Note how the original `scale(0.5)` relative to `scale(3.0)` in our scene was flattened into `scale(1.5)` relative to the same coordinate system (`s0`).

WebRender does a lot of transformations from a coordinate space to another there are three cases:

- A pretty common one is when the source and destination spaces are the same. The transformation is a no-op.

- If the coordinate spaces (let's call them `A` and `B`) are different but attached to the same coordinate system, going from `A` to `B` is expressed via a simple scale+offset transformation: It is the concatenation of `A.content_transform.inverse()` and `B.content_transform`, or in other words the transform maps from `A` to its coordinate system and from there to `B`.

- Finally, if the coordinate spaces are in different coordinate systems then a full 4x4 matrix transform is produced and involves walking the tree of coordinate systems from from the source to the destination. This case is a lot less common than the other two.

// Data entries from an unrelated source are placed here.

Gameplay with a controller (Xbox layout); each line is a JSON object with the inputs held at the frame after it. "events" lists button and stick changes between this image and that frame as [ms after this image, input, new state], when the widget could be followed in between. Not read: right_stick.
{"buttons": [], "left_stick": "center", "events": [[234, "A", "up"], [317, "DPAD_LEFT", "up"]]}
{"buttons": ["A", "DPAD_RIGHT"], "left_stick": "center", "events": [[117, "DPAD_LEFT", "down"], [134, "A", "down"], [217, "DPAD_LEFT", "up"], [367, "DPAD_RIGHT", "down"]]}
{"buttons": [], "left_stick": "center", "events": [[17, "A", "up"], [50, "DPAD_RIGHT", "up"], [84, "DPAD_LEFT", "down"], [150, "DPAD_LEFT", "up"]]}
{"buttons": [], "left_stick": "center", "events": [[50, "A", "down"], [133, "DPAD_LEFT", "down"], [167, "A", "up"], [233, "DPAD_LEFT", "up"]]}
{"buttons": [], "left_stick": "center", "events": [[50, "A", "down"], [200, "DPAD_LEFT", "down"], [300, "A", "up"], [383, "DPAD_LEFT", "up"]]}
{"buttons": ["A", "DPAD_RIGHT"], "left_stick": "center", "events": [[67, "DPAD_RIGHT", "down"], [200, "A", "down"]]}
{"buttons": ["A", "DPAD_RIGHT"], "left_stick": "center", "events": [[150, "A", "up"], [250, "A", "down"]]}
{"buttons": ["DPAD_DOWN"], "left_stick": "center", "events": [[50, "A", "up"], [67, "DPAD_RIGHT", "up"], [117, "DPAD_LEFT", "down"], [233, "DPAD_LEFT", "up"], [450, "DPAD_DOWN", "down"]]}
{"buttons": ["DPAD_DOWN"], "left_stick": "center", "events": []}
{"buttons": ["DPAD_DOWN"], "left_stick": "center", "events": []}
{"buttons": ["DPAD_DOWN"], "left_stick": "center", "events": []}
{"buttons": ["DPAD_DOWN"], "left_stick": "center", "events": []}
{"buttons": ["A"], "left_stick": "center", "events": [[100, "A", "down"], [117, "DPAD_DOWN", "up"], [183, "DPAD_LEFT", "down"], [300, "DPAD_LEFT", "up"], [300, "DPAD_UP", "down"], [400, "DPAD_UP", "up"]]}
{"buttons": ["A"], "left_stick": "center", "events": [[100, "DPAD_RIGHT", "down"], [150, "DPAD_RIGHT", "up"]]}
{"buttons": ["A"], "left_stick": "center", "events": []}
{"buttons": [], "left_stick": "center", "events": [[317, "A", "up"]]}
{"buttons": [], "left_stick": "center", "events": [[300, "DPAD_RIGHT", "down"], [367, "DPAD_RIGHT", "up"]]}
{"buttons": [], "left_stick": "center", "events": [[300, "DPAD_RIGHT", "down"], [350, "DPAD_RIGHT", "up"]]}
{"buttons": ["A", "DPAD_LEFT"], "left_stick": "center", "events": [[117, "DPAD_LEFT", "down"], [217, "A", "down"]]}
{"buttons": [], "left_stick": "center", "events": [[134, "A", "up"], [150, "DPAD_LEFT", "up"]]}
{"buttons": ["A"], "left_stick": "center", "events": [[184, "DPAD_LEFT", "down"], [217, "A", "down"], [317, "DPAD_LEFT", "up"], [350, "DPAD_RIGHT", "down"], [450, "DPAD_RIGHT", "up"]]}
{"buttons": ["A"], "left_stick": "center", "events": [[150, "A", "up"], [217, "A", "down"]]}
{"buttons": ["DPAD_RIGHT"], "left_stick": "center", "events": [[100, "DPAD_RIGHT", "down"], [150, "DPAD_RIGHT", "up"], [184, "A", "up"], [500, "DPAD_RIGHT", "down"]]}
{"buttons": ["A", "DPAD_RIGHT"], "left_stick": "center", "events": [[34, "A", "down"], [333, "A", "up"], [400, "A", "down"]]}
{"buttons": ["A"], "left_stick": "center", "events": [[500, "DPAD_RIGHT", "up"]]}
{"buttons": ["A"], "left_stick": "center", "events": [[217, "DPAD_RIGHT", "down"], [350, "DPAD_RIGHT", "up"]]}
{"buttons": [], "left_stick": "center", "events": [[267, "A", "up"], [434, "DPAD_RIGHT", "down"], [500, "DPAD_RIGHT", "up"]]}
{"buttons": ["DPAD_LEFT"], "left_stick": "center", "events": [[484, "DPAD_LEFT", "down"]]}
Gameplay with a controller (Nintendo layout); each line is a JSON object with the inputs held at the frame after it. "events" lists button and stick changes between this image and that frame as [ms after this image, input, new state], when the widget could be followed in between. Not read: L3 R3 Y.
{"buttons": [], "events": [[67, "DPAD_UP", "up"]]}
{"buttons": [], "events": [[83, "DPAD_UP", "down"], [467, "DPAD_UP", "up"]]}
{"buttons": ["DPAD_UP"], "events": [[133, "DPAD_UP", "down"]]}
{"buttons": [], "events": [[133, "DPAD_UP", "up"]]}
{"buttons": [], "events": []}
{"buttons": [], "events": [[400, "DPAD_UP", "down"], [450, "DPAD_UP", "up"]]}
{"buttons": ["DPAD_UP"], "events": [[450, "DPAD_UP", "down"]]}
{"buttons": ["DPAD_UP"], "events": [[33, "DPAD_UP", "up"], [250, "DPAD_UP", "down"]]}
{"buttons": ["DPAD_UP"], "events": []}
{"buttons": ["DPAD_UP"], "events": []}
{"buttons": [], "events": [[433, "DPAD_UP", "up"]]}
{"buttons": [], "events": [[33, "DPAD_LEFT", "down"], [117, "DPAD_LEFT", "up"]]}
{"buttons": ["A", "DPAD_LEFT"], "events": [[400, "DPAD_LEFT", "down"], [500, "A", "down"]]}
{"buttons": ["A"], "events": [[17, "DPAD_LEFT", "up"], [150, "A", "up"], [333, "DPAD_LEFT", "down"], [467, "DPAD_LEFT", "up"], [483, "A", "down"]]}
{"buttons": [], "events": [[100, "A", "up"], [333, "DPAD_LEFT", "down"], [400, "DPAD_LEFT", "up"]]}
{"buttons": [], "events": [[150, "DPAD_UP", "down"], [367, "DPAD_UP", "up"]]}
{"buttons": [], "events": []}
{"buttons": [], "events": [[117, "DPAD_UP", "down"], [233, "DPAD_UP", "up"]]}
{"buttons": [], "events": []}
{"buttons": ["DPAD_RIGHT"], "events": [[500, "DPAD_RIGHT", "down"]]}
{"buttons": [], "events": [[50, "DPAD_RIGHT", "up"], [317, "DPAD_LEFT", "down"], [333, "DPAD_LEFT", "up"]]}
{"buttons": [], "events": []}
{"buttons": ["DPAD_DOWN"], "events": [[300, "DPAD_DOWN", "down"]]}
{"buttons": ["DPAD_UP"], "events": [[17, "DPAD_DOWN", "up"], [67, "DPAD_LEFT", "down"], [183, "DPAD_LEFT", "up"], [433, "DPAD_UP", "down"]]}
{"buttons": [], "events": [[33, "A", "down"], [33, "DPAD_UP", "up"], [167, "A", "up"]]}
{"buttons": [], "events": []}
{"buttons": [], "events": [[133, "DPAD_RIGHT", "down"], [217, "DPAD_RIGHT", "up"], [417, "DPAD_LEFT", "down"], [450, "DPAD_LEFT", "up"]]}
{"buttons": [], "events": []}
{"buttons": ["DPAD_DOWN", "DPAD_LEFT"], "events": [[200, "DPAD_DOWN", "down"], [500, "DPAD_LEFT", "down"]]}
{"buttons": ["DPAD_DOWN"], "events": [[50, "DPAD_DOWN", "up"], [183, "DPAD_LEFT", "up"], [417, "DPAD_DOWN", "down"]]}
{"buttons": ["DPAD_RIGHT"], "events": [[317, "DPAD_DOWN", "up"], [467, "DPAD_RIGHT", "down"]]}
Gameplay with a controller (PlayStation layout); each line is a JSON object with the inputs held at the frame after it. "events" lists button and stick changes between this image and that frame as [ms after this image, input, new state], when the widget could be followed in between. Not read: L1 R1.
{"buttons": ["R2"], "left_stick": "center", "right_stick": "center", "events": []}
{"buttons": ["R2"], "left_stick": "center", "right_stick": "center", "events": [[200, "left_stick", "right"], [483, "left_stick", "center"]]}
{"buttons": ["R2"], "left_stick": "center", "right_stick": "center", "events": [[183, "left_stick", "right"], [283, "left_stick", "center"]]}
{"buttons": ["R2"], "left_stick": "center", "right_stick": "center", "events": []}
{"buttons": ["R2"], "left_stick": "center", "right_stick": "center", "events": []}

The spatial tree is defined during scene building, but the value of the transforms can change between frame without having to re-build the scene.

# Coordinate types

Juggling between coordinate spaces can be quite error-prone. To facilitate catching mistakes, WebRender leverages Rust's type system using the tagged types from the [euclid](docs.rs/euclid/latest/euclid/) linear algebra crate. In practice what we have is generic types such as `euclid::Point2D<Scalar, Space>` which we use via [a number of aliases](https://searchfox.org/mozilla-central/source/gfx/wr/webrender_api/src/units.rs#1) such as

```rust

pub type LayoutPoint = euclid::Point2D<f32, LayoutPixel>;

pub type DeviceIntPoint = euclid::Point2D<i32, DevicePixel>;

// etc.

```

These tags make sure that we don't, for example, add a `LayoutVector` to a `DeviceVector` by mistake.

The most Important coordinate types tags are `WorldPixel`, `LayoutPixel`, `DevicePixel`, `RasterPixel` and `PicturePixel`. It is important to understand that there isn't a one to one correspondence between these coordinate tags and nodes of the spatial tree.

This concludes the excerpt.